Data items
○ ○ ○ ○ ○

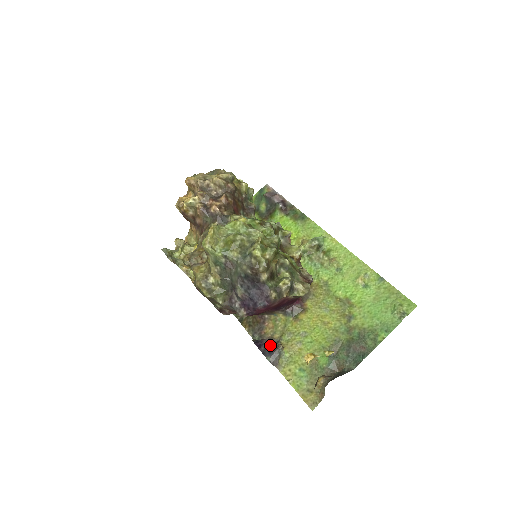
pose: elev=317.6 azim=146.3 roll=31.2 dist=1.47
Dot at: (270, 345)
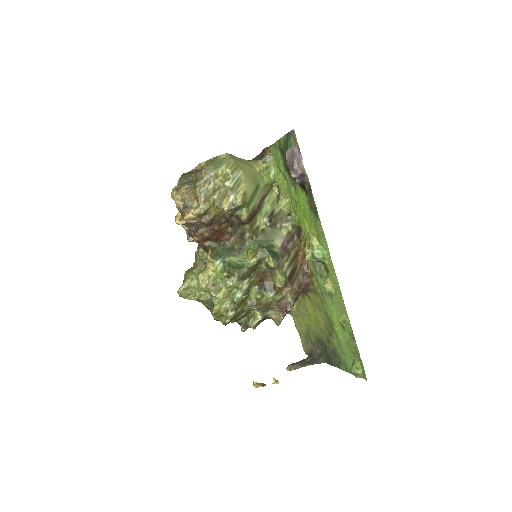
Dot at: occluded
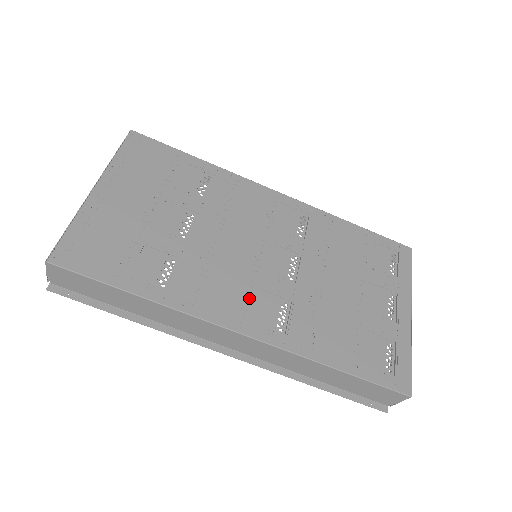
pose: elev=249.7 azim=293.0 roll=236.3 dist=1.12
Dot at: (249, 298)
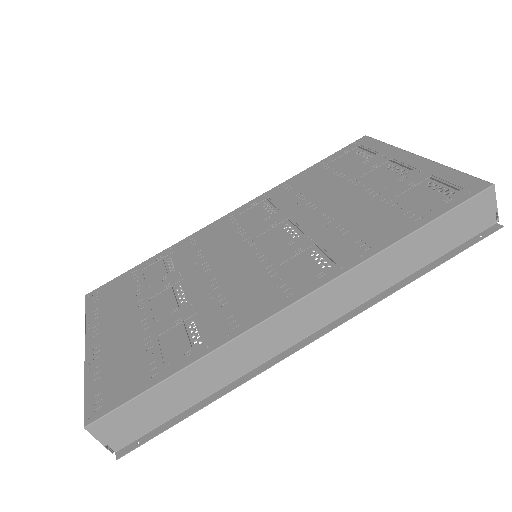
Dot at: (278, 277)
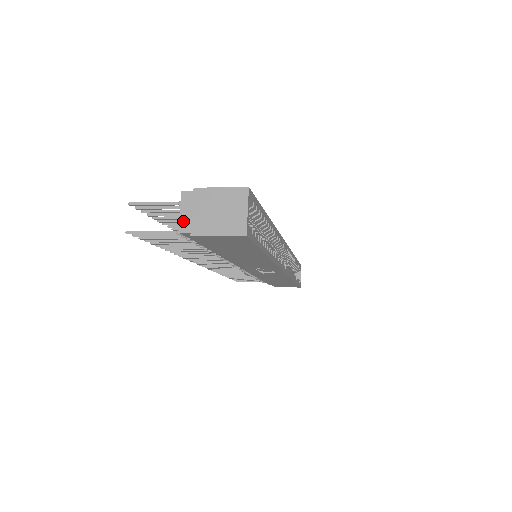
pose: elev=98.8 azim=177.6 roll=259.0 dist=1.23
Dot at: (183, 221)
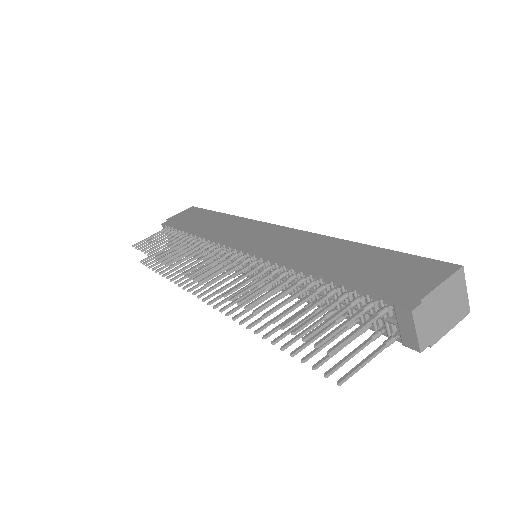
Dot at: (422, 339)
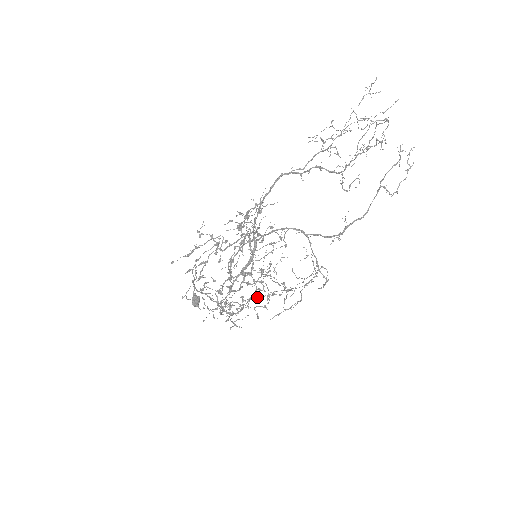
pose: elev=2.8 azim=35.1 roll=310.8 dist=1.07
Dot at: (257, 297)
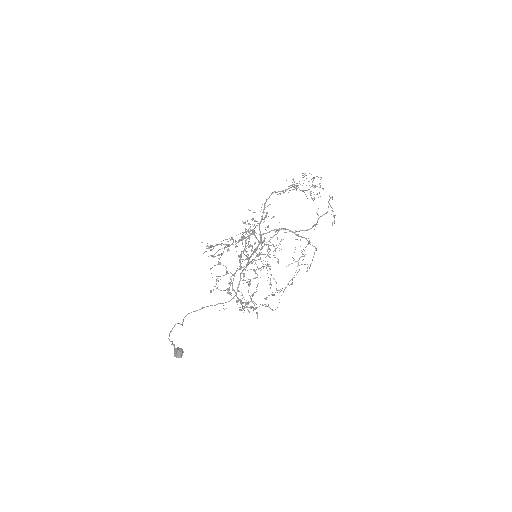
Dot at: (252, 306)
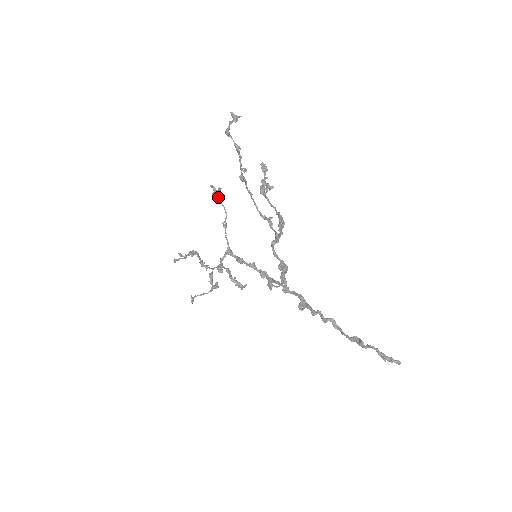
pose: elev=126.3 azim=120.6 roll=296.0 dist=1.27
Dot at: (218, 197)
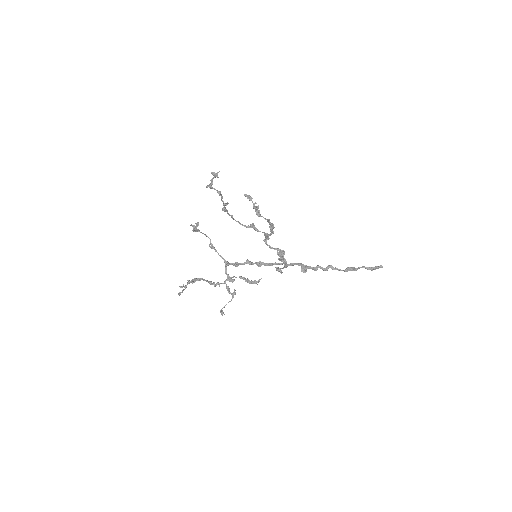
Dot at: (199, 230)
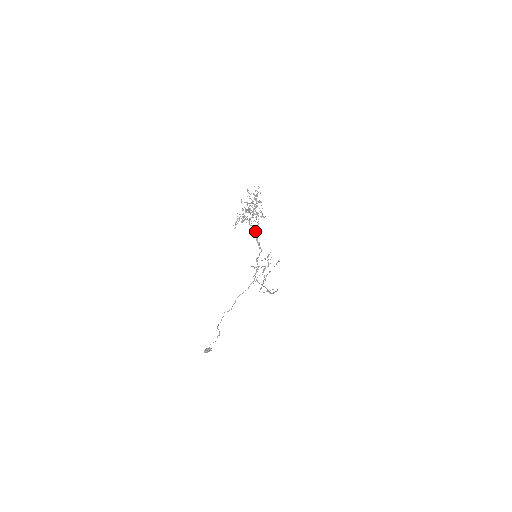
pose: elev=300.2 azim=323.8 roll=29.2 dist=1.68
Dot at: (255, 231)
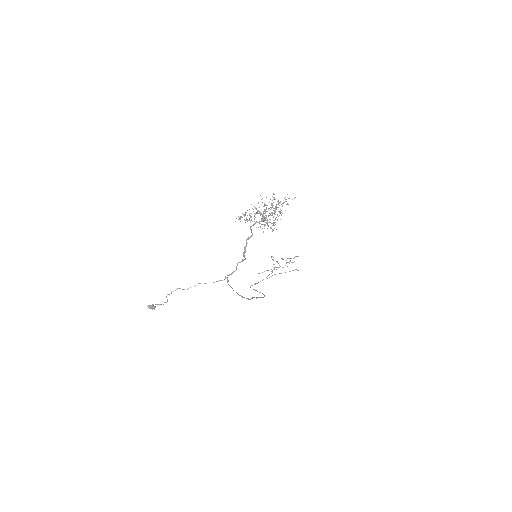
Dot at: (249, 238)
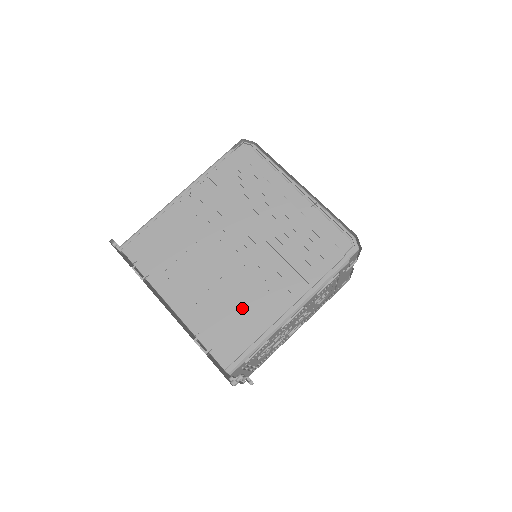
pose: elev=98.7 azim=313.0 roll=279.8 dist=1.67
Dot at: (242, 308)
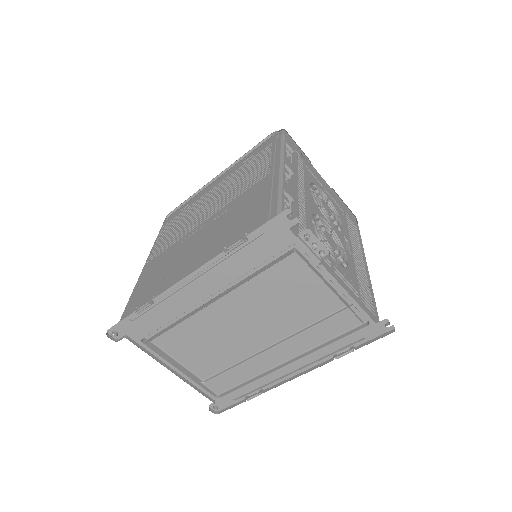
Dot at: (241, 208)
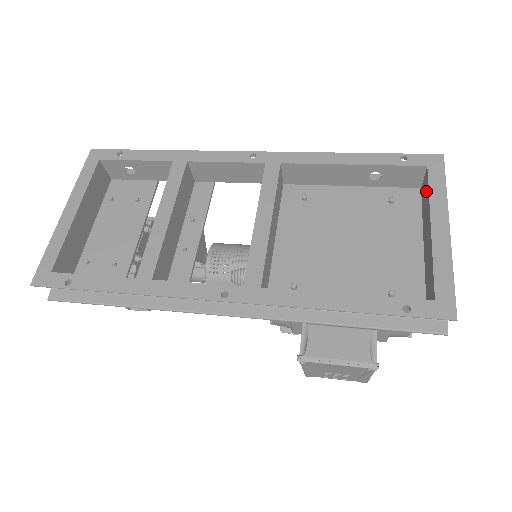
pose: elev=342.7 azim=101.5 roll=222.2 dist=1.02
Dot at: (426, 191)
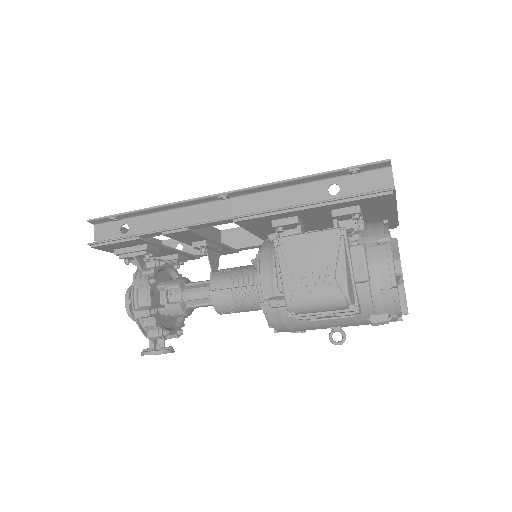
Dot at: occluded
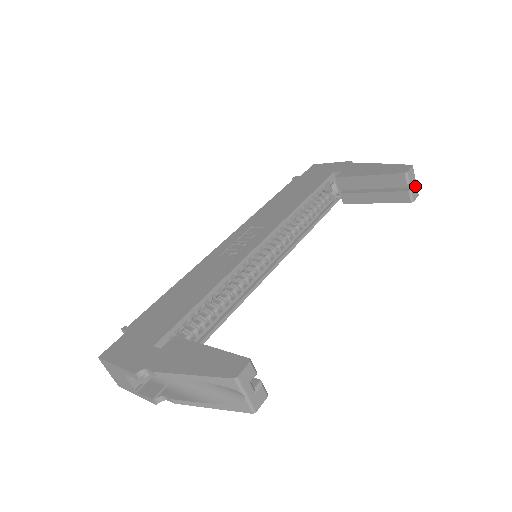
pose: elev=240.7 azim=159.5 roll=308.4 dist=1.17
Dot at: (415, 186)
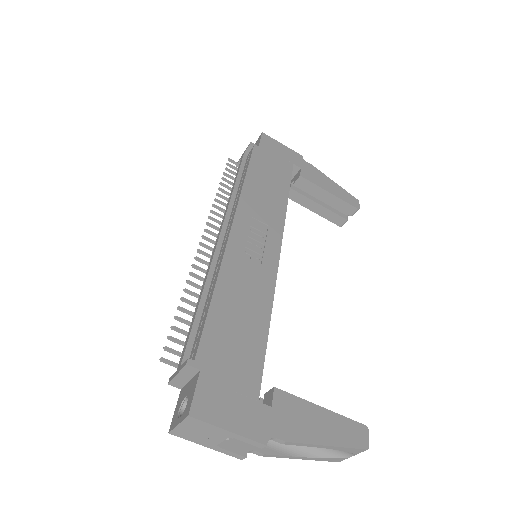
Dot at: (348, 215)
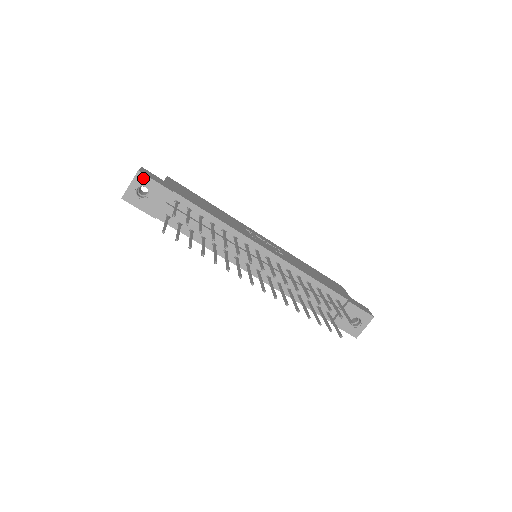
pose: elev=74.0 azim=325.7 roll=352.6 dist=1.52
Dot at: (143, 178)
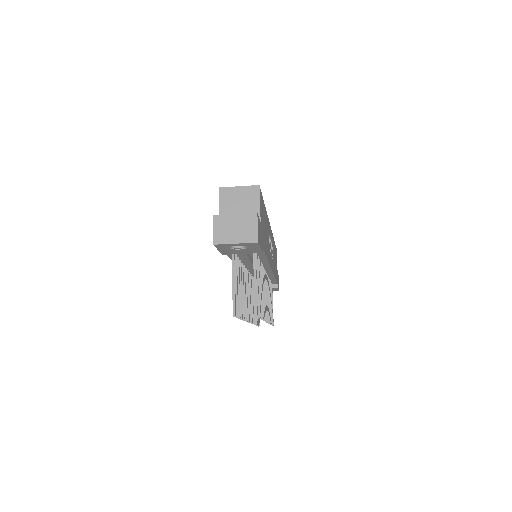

○ ○ ○ ○ ○

-- Task to complete --
Extract every line of text from the records above, copying each one character for character. Leave the pictures out of your answer.

-- Result for this exercise --
pose: elev=317.6 azim=146.3 roll=31.2 dist=1.47
Dot at: (270, 345)
Dot at: occluded
pose: elev=249.7 azim=293.0 roll=236.3 dist=1.12
Dot at: (249, 298)
Dot at: (278, 277)
pose: elev=98.8 azim=177.6 roll=259.0 dist=1.23
Dot at: (183, 221)
Dot at: (422, 339)
pose: elev=2.8 azim=35.1 roll=310.8 dist=1.07
Dot at: (257, 297)
Dot at: (252, 306)
pose: elev=126.3 azim=120.6 roll=296.0 dist=1.27
Dot at: (218, 197)
Dot at: (199, 230)
pose: elev=300.2 azim=323.8 roll=29.2 dist=1.68
Dot at: (255, 231)
Dot at: (249, 238)
pose: elev=98.7 azim=313.0 roll=279.8 dist=1.67
Dot at: (242, 308)
Dot at: (241, 208)
pose: elev=342.7 azim=101.5 roll=222.2 dist=1.02
Dot at: (426, 191)
Dot at: occluded
pose: elev=240.7 azim=159.5 roll=308.4 dist=1.17
Dot at: (415, 186)
Dot at: (348, 215)
pose: elev=74.0 azim=325.7 roll=352.6 dist=1.52
Dot at: (143, 178)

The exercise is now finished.